On lunar missions, the Orion will carry a four-person crew, which will descend to the surface on a new lunar landing vehicle, the "Lunar Surface Access Module (LSAM), while the Orion remains unattended in Moon orbit. The Orion will be launched by the Ares I booster, which will be derived from the shuttle's solid rocket motor. An escape tower fitted with a solid-rocket motor will allow the crew to blast free of the booster in case of a launch accident -- the lack of an escape system was one of the major flaws of the space shuttle design.

The Lockheed Martin team includes:

Lockheed Martin will perform overall design and integration, as well as pre-launch final checkout and post-mission refurbishment. Total program costs are given as about $8 billion USD into 2019. This is not a massive sum for a space technology program of such magnitude and emphasizes that the Orion is a conservative design, levering off existing technology where possible. First launches of the Ares 1 are expected in 2009, with about a half dozen test flights before the first Orion human flight in 2014. Human flights to the Moon will require development of the Ares 5 shuttle-derived booster.



* EXTENDED WARRANTIES: It is the season to buy Christmas toys, and in buying up expensive toys there's the question of whether to buy an extended warranty for them. According to a NEW YORK TIMES article ("The Word On Warranties: Don't Bother" by David S. Joachim) cited on CNET.com, it's probably not worth it.

Calculations of the costs of an extended warranty versus the actual odds of a failure indicate that extended warranties are a waste of money. Says Andrew Housser of the personal-finance site Bills.com: "Extended warranties are basically overpriced insurance products. At times it makes sense to buy insurance. It's a good idea to buy home, car, life insurance. But those are priced in a very efficient marketplace." Profits in the insurance marketplace run to about 15%, while profits for extended warranties run to about 80%: the extended warranty just isn't that necessary. In fact, some electronics retailers make far more profit on the extended warranty than on the items they sell covered by the warranty, which is why they push them so hard.

• [Material]
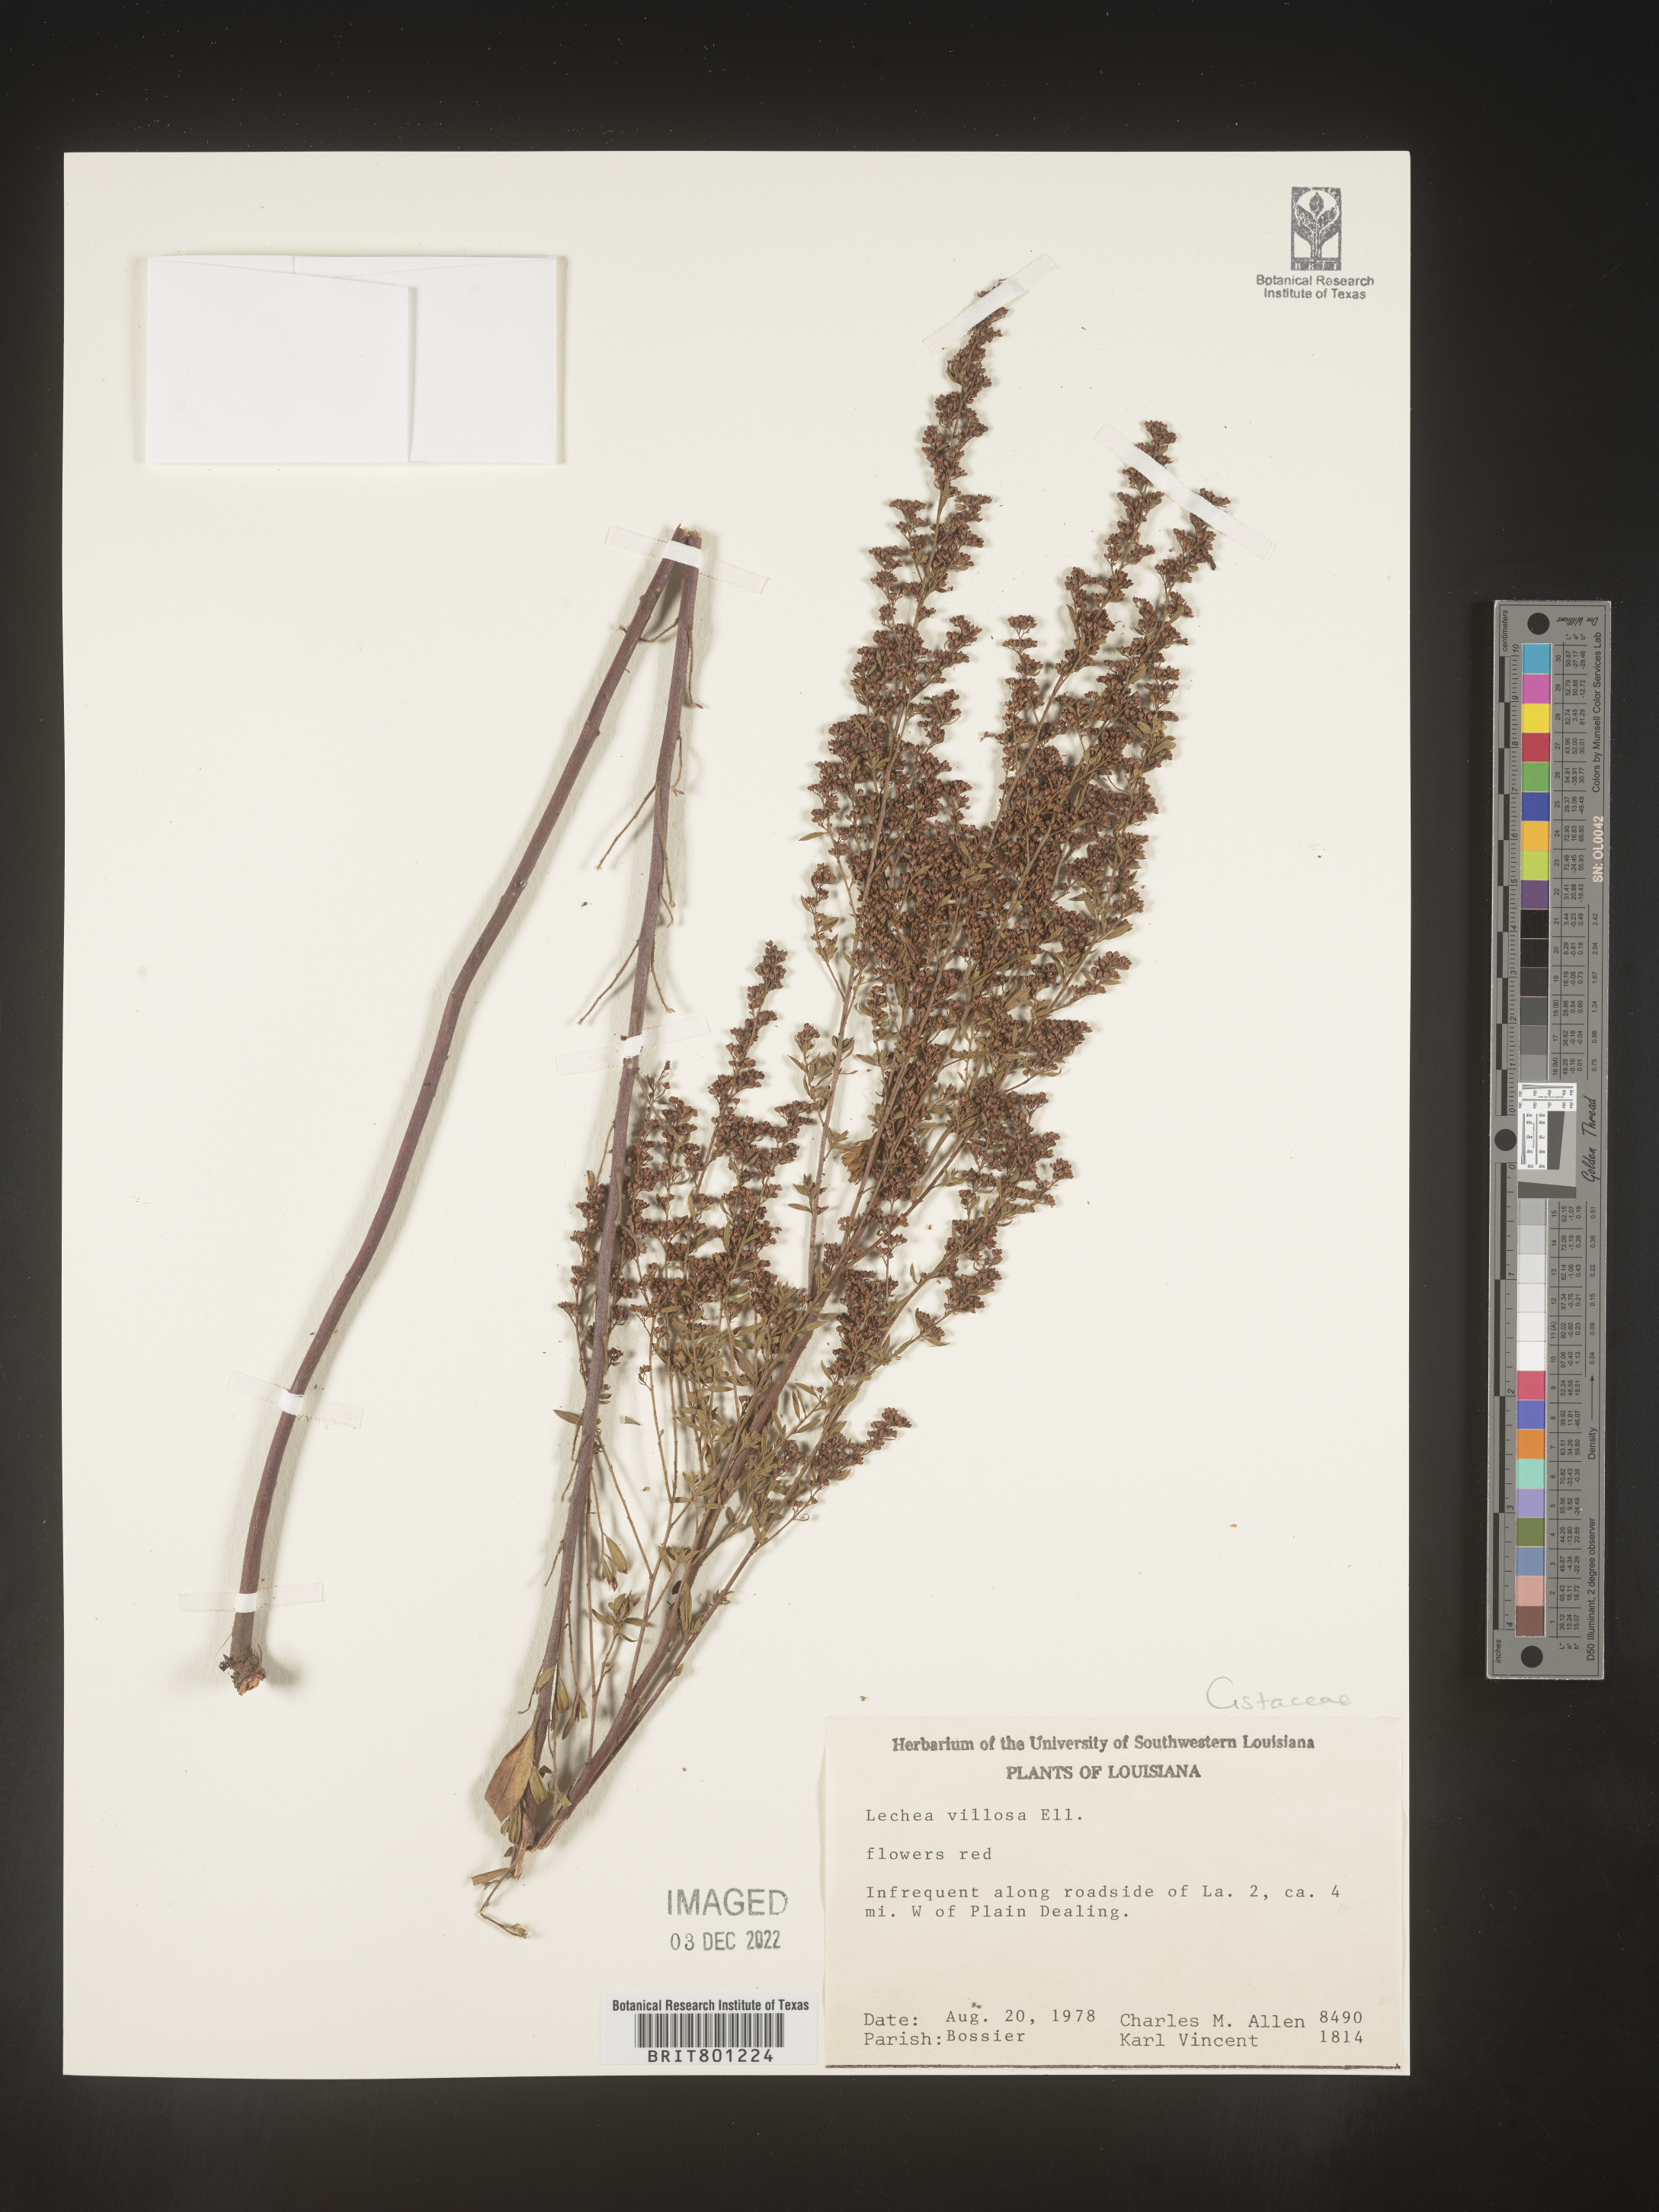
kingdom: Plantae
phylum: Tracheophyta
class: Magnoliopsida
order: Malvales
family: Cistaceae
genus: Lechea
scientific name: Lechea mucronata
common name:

--

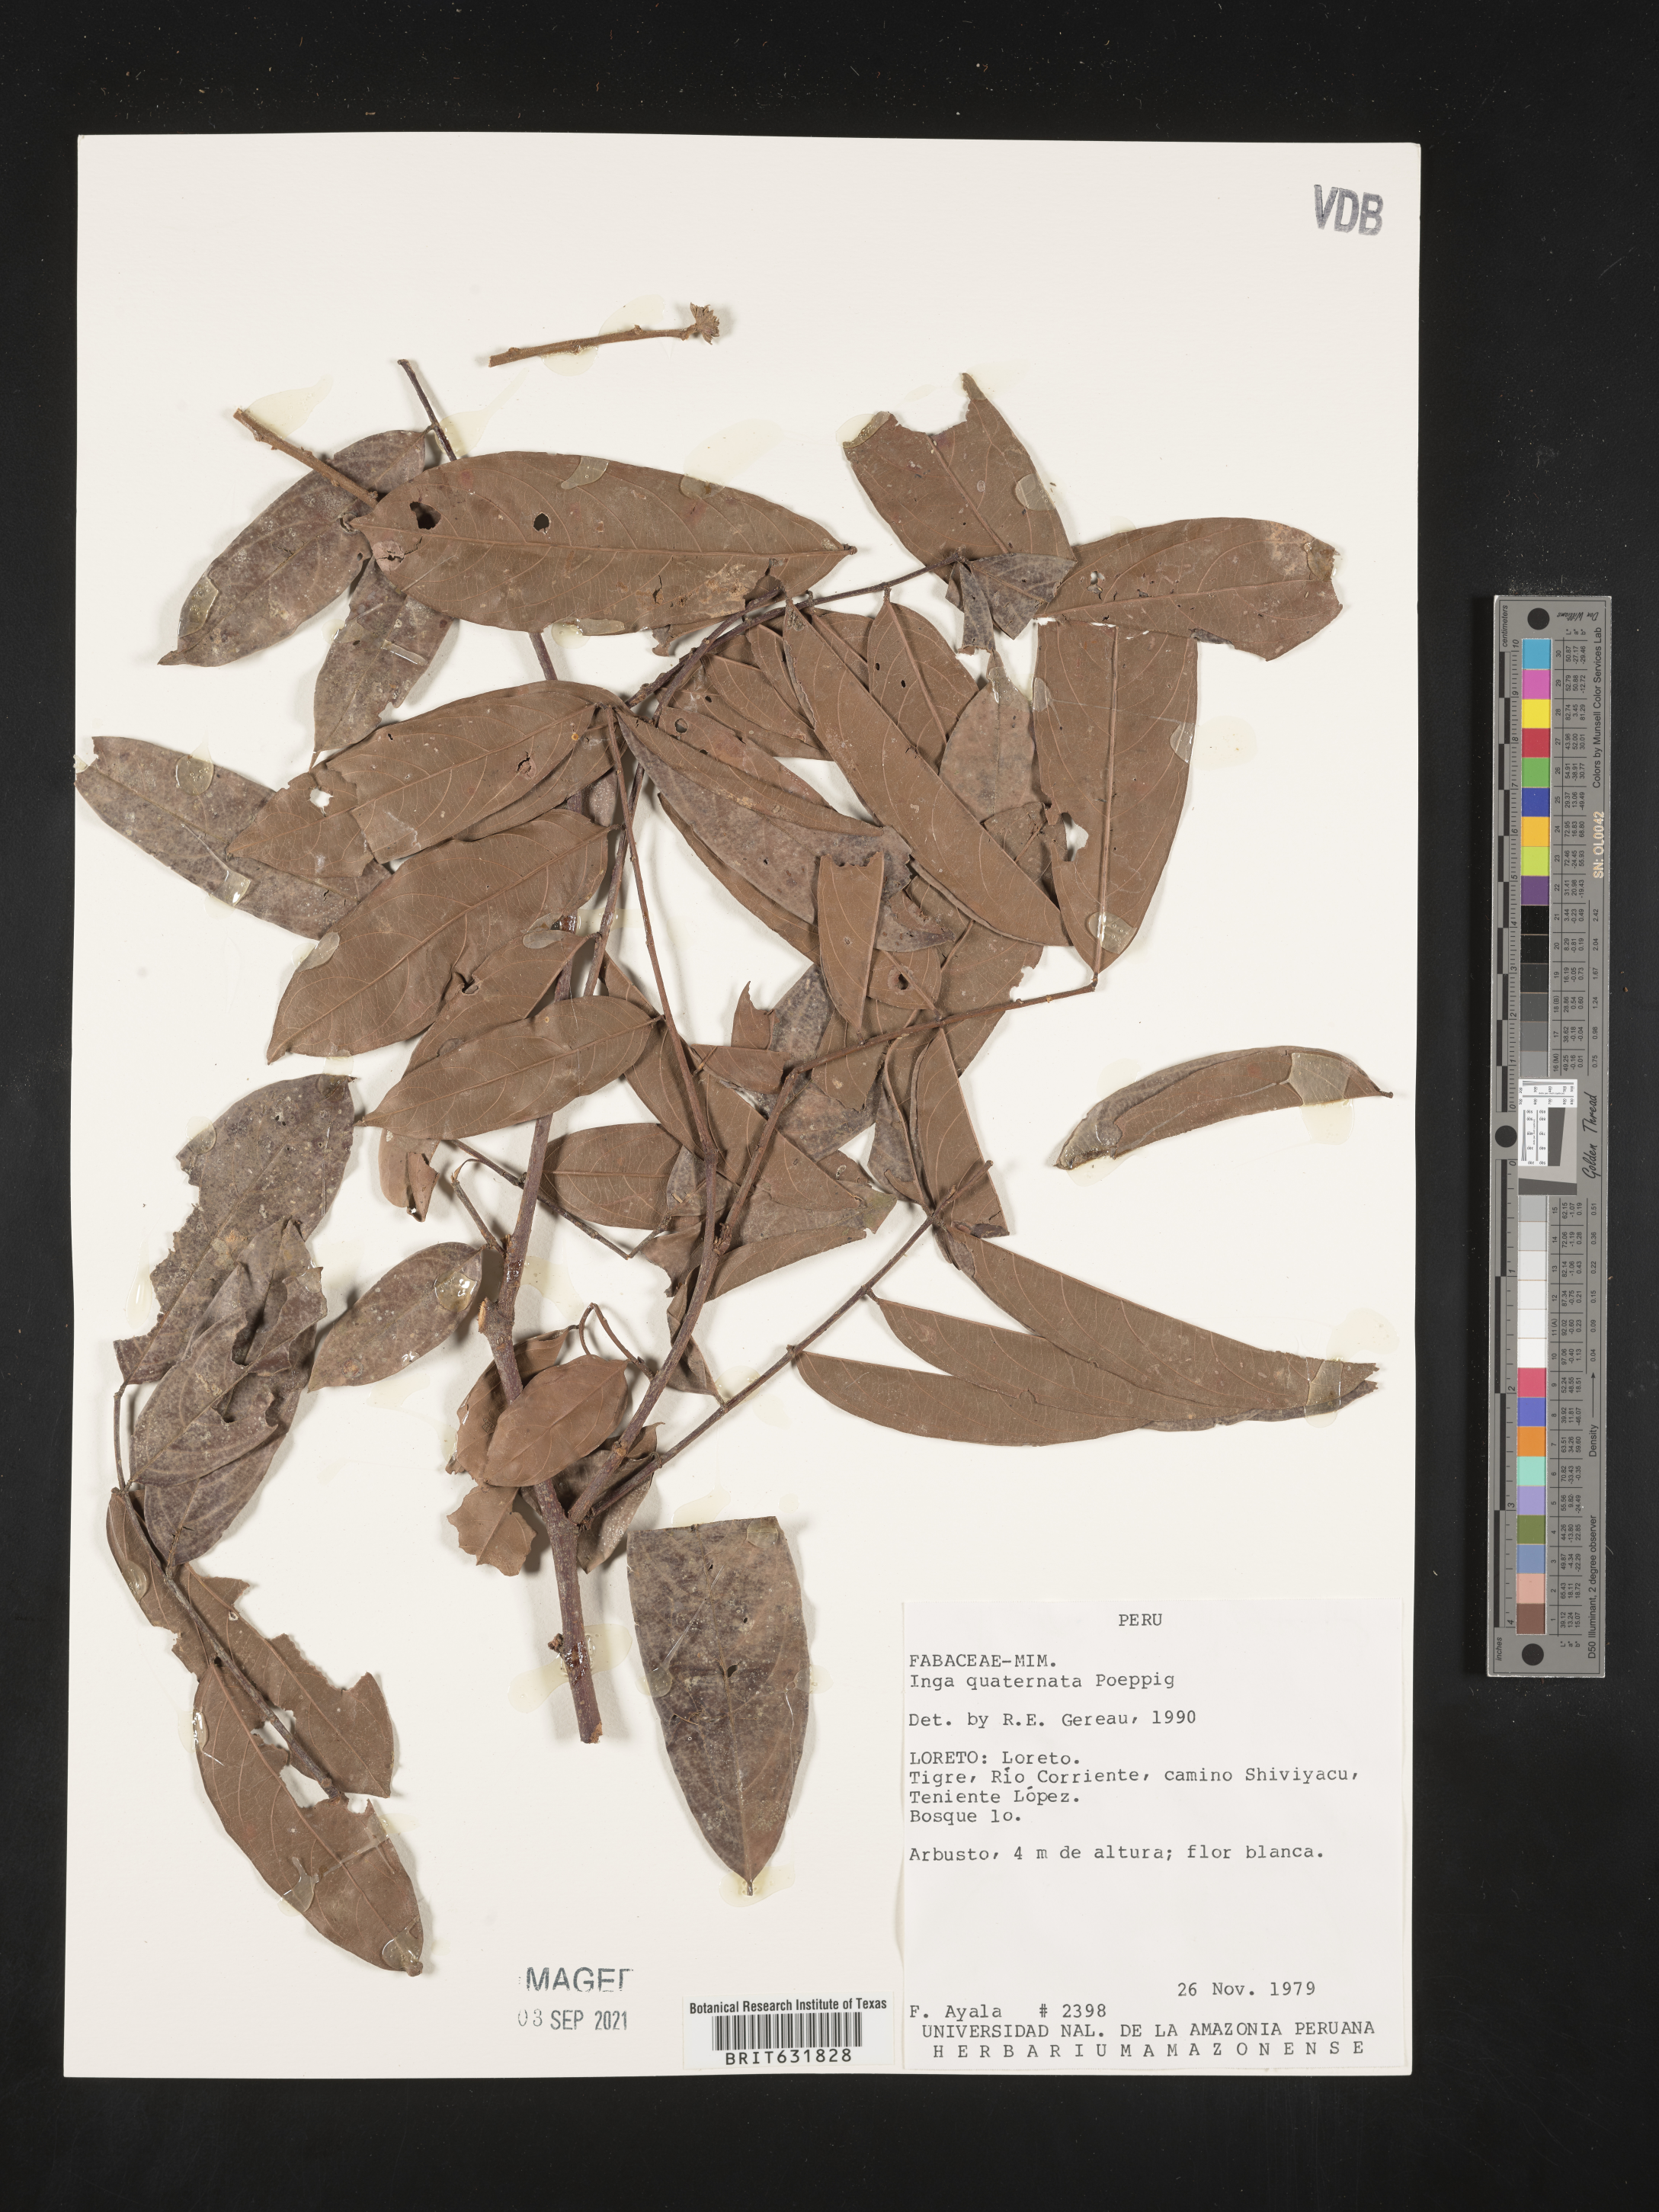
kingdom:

• [Instructions]
1. According to the excerpt on Orion and extended warranties, what will launch the Orion?
2. Carry on the excerpt on Orion and extended warranties, starting after its final sentence.
The entries were taken from a different source than the text.

• [Answers below]
1. The Ares I booster.

2.
CONSUMER REPORTS (CR) magazine has long told readers to ignore extended warranties on most products, such as cars, appliances, and televisions. CR researchers have analyzed repair records and found that the warranties just aren't usually needed. CR senior editor Tod Marks says they are particularly ridiculous for popular consumer digital electronics products like personal computers, digital music pods, digital cameras, and smart phones.

An extended warranty, said Marks, is a "sucker's bet", with the purchaser betting that the item will break in the warranty period -- which according to CR data is rarely the case -- and that the cost of the replacement if it does break will be more than cost of the warranty -- which is usually flat wrong. Prices of things such as digital cameras have been falling, and a few years down the road a purchaser will likely be much better off to buy a new camera at a lower cost and with new features. CR does say that an extended warranty on some products may pay off. Rear-projection TVs have traditionally been unreliable, with the high-intensity lamps burning out often and requiring an expensive replacement. Otherwise, extended warranties are usually a joke.



* HOTHOUSE WORLD (3): The more traditional fear over global warming and the oceans has been rising water levels. There is no real problem with ocean levels at this time, but as with the Gulf Stream circulation, some alarming if ambiguous evidence has come to light.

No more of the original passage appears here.